Summary
Angelina Allende emerges as a figure of profound pathos, the daughter of a quixotic visionary whose architectural ambitions for the hamlet of Anne's Bridge devolved into a spectral wasteland of fiscal ruin and personal despair. Following her father's self-inflicted quietus, Angelina is thrust into the predatory maw of Manhattan, ensnared by the duplicitous machinations of two men: Bink, an aging libertine, and Wolver, his opportunistic accomplice. This urban odyssey culminates in a violent restaurant tableau where Wolver’s bullet strikes Bink, yet the legal apparatus, indifferent and blind, brands Angelina the culprit. Her subsequent three-year sequestration in a reformatory serves as a crucible, refining her spirit before her return to the skeletal remains of her patrimony. The arrival of James Deane, a boarder in her desolate home, precipitates a slow-burning romance that eventually dismantles the scaffold of lies surrounding her conviction, facilitating a hard-won liberation and the restoration of her shattered social standing.
Synopsis
The story is of Angelina Allende, who is left an orphan by the suicide of her father, a real-estate visionary who has beggared not only himself but his friends in a vain attempt to "boom" the deserted hamlet of Anne's Bridge. Receiving news of his death, Angelina returns home, where she is presently inveigled into a trip to New York by two men, one of whom wants the property and the other of whom wants Angelina.
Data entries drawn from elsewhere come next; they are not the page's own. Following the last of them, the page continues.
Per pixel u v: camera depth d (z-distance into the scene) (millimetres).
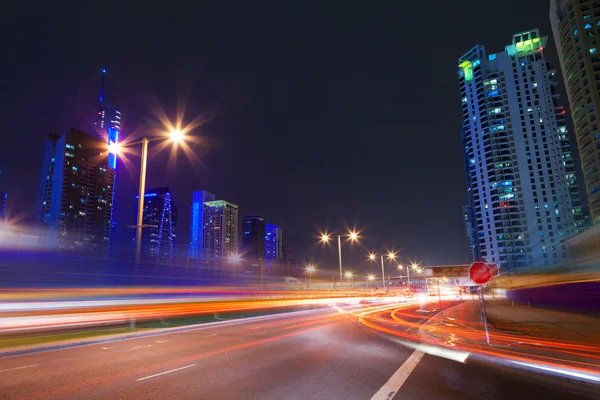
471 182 166375
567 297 37031
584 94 105562
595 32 105688
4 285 34938
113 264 41562
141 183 22156
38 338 14398
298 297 59344
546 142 152000
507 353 11930
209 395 7426
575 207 145250
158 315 24594
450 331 18453
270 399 7219
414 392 7754
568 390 8008
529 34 162625
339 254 63125
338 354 11992
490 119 160000
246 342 14578
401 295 86812
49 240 44656
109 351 12406
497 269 14289
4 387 7910
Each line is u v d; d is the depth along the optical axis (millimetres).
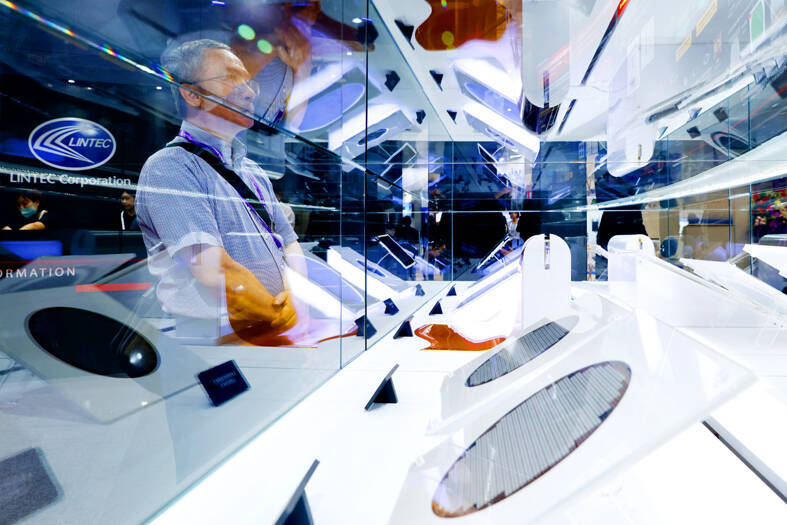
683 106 4586
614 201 7027
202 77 1248
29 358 1562
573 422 453
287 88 2721
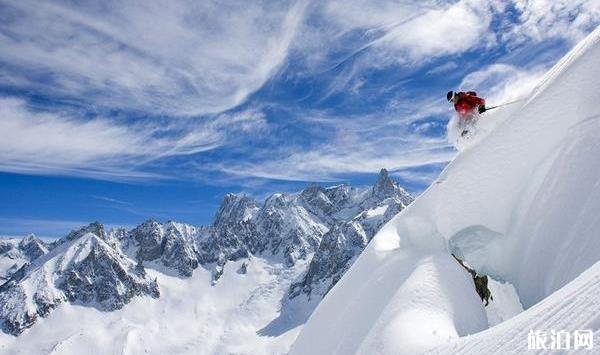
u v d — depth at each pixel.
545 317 5.22
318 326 13.15
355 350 10.37
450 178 13.00
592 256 8.95
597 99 10.97
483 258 11.95
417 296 9.86
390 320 9.55
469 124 14.05
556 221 10.43
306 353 12.67
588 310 4.60
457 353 6.66
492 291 12.03
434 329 8.57
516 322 5.95
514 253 11.42
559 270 9.72
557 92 11.84
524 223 11.36
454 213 12.60
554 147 11.59
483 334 6.77
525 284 10.73
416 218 13.39
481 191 12.39
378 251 13.52
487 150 12.56
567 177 10.66
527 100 13.01
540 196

In a restaurant scene which follows, Bink, the elder of the conspirators, makes advances to Angelina, is repulsed and then is shot by Wolver his fellow conspirator. The police enter, Angelina is accused of the shooting, and she is sentenced at length to a three-years' term in a home for delinquent girls. Emerging at the expiration of her sentence, she returns to Anne's Bridge. Here, in the lonely days that follow, she advertises for boarders and is at last rewarded by the appearance of James Deane. It is here that the love story begins; and it progresses until Angelina is cleared, through Deane's efforts, and, finally, is free to marry him. - New York Dramatic Mirror, November 10, 1917.